**Page excerpt**.
This graph shows that there is definitely opportunity for Lucy to use more direct links. Lucy does usually point followers to a individual items, but from some of the research I did, it seems like Amazon tracks direct vs. indirect specifically based on what webpage the user is sent to, so it is worth it to take another look there.

Recommendation 3: Double Check Tracking Links to Ensure “Direct” Credit - This might be easier recommended than done. From what I can tell, Amazon’s way of crediting “Direct” vs. “Indirect” is highly controversial (affiliates do not trust the data). However, if Lucy were able to increase the % of direct sales, she would see the positive impact in her commissions.

2. Maximizing Commissions by Understanding Consumer Behavior

Another, potentially less straightforward, way of maximizing commissions is by understanding and capitalizing on the behaviors of Lucy’s followers. There are tons of things we can look at when it comes to consumer behavior, but we also need to make sure that these findings are as actionable as possible.

Analyzing Orders

The first thing I did to understand Lucy’s followers was to group the items purchased into orders by the timestamp of the order. The assumption here is that the timestamps were granular enough to group into orders, and for the most part this seems to have been an okay assumption (the orders seem to be reasonable sizes).

# Group orders by timestamp and give unique ID assuming that datetime stamps are specific enough to order
group_unique_order <- amazon_fee_orders %>%
  mutate(Datetime = as_datetime(Date)) %>%
  group_by(Datetime) %>%
  mutate(`Order ID` = cur_group_id())

#group_unique_order
#Items per order - we see that most orders are just one item
group_unique_order %>%
  group_by(`Order ID`) %>%
  summarise(`Items per order` = sum(Qty)) %>%
  ggplot(aes(`Items per order`)) +
  geom_histogram(binwidth = 1, fill = "#f5c78e") +
  scale_y_sqrt() + 
  labs(y = "Occurances", x = "Items per order") +
  theme(axis.text.x = element_text(family = "Avenir", size=8),
        axis.text.y = element_text(family = "Avenir", size=8),
        axis.title.y = element_text(family = "Avenir", size=13),
        axis.title.x = element_text(family = "Avenir",size=13))

# Analyze orders (are they mostly in the same category)? - tie back to commission structure
# Items per order (more than 1 item)
multiple_items_per_order <- group_unique_order %>%
  group_by(`Order ID`) %>%
  summarise(`Items per order` = sum(Qty)) %>%
  filter(`Items per order` > 1)

multiple_items_per_order <- merge(x = multiple_items_per_order, y = group_unique_order, by = "Order ID")

multiple_items_per_order %>%
  group_by(`Order ID`) %>%
  summarise(`Categories Per Order` = n()) %>%
  ggplot(aes(`Categories Per Order`)) +
  geom_histogram(binwidth = 1, fill = "#a2d28f") +
  scale_y_sqrt() +
  labs(y = "Occurances", x = "Categories per order") +
  theme(axis.text.x = element_text(family = "Avenir", size=8),
        axis.text.y = element_text(family = "Avenir", size=8),
        axis.title.y = element_text(family = "Avenir", size=13),
        axis.title.x = element_text(family = "Avenir",size=13))

**Record excerpts**.

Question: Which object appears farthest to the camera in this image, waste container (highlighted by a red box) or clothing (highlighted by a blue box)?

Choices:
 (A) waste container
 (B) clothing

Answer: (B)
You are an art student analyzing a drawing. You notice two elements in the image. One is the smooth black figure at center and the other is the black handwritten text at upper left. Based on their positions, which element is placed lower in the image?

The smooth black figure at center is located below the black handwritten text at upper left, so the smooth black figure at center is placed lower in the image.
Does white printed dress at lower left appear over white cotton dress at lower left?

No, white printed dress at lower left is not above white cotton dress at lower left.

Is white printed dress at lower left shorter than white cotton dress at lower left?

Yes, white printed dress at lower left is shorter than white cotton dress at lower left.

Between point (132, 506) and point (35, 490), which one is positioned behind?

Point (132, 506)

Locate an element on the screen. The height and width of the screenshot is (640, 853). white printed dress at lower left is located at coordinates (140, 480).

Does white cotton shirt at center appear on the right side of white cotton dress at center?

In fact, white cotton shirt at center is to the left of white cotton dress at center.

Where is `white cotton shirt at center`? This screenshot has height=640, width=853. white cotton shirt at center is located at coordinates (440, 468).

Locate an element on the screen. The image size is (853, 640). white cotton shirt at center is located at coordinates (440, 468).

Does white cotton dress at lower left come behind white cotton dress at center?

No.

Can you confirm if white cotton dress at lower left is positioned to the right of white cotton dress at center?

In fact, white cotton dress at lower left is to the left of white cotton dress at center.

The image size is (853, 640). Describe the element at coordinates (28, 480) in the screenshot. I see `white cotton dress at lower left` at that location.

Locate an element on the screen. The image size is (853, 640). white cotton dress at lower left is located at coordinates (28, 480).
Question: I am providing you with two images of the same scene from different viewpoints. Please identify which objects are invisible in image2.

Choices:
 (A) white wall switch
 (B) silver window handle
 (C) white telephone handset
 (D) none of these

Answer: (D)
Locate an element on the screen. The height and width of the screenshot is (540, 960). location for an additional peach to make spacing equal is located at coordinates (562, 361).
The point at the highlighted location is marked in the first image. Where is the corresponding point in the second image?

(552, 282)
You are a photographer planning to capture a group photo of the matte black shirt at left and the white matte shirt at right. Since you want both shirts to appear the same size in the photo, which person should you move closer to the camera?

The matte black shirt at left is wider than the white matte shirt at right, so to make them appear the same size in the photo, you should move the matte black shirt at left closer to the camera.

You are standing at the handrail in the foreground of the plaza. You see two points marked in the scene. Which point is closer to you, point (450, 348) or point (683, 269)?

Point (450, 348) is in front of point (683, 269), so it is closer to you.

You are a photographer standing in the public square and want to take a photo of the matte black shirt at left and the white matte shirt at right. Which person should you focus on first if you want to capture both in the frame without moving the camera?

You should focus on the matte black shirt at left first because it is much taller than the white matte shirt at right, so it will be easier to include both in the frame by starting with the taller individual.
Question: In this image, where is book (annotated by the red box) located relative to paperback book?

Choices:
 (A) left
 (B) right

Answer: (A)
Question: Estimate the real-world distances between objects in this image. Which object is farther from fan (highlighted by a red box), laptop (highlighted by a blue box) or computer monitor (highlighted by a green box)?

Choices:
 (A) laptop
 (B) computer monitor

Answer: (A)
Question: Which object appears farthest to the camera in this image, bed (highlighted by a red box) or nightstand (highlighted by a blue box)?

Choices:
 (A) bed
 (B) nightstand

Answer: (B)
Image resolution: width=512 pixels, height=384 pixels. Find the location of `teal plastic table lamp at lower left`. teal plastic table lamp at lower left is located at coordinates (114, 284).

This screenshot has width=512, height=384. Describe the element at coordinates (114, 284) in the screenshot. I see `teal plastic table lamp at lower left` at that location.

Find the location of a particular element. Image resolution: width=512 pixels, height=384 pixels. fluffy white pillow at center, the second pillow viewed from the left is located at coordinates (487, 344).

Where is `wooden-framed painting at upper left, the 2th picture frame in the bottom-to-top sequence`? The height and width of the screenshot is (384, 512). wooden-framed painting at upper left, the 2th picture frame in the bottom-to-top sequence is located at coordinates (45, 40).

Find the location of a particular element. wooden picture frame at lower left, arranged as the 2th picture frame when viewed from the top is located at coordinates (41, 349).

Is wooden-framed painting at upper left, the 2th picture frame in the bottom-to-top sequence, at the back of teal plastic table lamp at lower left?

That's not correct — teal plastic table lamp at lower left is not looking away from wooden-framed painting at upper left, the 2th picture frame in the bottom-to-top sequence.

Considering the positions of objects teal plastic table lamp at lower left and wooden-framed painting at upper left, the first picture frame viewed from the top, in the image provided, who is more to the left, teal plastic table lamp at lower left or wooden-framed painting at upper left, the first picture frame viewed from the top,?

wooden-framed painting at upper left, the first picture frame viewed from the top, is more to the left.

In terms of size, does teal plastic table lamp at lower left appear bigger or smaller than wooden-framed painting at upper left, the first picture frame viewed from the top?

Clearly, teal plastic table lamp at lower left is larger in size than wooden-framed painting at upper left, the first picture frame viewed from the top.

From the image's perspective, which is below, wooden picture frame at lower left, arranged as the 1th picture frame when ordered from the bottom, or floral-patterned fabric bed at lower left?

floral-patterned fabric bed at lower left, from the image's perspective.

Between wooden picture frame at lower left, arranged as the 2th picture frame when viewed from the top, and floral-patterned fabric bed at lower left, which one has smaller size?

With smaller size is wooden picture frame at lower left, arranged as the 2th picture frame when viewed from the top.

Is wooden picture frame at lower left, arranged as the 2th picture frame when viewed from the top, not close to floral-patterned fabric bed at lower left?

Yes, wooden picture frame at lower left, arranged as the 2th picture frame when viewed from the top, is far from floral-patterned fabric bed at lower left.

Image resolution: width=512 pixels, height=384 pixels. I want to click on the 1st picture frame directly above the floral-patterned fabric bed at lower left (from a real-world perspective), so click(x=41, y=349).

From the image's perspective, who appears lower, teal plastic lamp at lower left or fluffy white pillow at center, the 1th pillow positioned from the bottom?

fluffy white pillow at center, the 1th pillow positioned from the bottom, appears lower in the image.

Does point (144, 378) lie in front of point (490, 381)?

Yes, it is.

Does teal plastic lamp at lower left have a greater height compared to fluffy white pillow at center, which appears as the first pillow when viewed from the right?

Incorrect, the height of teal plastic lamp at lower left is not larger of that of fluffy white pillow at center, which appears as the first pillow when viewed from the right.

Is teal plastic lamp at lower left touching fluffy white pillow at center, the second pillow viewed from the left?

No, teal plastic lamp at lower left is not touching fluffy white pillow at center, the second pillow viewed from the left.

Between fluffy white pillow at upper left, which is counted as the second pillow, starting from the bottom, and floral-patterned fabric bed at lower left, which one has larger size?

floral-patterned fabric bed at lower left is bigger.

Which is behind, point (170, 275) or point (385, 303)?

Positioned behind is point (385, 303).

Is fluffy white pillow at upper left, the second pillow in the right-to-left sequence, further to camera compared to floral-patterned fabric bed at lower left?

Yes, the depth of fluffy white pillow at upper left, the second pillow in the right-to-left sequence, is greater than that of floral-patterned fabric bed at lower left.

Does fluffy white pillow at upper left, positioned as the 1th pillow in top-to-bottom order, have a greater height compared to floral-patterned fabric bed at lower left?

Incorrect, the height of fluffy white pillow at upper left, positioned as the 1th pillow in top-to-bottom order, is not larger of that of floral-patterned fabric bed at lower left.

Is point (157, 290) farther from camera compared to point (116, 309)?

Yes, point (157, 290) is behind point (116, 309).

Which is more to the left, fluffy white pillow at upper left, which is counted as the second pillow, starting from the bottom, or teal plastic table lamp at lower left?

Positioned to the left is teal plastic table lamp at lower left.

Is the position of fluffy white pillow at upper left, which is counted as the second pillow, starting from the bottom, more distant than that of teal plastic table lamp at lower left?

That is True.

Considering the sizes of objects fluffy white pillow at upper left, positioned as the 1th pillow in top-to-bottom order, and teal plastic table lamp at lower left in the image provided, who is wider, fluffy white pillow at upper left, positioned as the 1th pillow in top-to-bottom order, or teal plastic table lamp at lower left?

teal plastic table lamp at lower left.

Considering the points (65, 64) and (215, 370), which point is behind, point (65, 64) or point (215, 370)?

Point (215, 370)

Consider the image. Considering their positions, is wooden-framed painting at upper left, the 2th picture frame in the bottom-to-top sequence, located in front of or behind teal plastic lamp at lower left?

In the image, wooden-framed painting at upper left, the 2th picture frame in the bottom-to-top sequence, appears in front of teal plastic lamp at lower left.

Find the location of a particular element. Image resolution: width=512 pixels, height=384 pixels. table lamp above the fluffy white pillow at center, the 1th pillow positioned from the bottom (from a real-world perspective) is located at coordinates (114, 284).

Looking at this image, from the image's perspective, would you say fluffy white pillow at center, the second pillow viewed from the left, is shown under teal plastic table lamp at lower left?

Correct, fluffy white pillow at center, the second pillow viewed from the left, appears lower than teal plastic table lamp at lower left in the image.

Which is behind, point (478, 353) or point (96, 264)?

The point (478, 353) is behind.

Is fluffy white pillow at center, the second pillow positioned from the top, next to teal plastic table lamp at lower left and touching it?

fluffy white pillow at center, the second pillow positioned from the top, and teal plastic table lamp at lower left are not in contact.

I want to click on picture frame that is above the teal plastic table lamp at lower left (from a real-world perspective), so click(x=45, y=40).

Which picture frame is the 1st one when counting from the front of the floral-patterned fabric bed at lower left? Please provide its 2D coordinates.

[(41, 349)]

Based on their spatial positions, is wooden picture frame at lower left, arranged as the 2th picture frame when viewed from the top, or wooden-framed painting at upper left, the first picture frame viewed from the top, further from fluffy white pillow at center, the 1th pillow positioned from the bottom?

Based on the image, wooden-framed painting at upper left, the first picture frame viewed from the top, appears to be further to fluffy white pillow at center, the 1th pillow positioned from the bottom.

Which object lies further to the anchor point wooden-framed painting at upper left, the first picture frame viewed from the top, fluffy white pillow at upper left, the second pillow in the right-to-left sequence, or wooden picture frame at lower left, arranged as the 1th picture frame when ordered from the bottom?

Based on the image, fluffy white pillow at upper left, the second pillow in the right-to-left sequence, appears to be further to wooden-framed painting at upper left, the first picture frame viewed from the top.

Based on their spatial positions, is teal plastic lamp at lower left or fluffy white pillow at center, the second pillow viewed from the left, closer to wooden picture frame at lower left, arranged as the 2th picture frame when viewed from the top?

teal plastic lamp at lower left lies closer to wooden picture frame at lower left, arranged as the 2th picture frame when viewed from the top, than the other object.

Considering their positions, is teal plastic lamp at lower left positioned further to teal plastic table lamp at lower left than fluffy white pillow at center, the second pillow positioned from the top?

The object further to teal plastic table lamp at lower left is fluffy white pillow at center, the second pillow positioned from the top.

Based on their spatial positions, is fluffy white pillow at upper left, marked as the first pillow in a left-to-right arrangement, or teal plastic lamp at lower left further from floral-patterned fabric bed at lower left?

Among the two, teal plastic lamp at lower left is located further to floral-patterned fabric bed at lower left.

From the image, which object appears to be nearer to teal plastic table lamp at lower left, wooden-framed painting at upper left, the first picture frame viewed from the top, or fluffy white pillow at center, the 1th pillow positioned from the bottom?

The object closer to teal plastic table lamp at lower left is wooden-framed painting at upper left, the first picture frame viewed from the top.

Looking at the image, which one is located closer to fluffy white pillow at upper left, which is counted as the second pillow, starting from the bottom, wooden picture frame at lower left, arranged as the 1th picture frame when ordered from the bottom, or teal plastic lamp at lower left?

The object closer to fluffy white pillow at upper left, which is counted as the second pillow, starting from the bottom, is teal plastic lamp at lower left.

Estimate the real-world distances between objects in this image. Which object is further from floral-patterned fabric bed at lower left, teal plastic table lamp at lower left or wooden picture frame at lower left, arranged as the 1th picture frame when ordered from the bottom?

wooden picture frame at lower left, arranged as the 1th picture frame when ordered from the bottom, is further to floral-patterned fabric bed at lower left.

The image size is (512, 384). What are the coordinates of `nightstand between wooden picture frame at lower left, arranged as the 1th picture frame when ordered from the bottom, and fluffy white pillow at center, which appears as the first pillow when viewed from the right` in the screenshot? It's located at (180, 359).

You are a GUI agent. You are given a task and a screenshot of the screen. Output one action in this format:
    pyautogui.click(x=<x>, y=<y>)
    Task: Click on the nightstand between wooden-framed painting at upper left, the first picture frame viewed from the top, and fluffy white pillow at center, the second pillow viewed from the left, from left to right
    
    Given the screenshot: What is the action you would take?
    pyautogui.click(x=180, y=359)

**Required work**.
A. List every column name that appears inside backticks in the R code of the page excerpt on Lucy's Amazon commissions, giving each name once.
B. Write a continuation of the page excerpt on Lucy's Amazon commissions, beginning immediately after its final line of code.

**Task-by-task outputs**.
A. `Order ID`, `Items per order`, `Categories Per Order`

B.
These two graphs show slightly different things, but I think both are valuable as we think about Lucy’s strategy.

The first graph (in orange) shows that the majority of Lucy’s followers buy one item at a time. They see it, they like it, they buy it. This is encouraging when combined with Recommendation 3, because it means that if we can turn all those one-item purchases into direct sales Lucy will see a major increase in commissions. It is basically an “plus one” on Recommendation 3.

The next graph filters out those one-item purchasers and looks at the category breakdown of orders where more than one item is purchased. We can see that the most frequent outcome for followers who purchase more than one item is that the items are most likely from different categories. Unfortunately, this behavior does not maximize Lucy’s sales (we know from our analysis of Amazon’s pay structure that they reward sales from the same category). If I had to guess, Amazon may subtly encourage customers to jump around in categories.

Recommendation 4: Stick to a category! - There may be ways for Lucy to encourage her followers to buy more than one item from a single category:

1. Promoting items from the same category together - Lucy often tries out the items (clothing) that she is selling, so she could try on a few different items all from the same category and then promote them together. For example, she tries on jeans and a t-shirt and then they are promoted together.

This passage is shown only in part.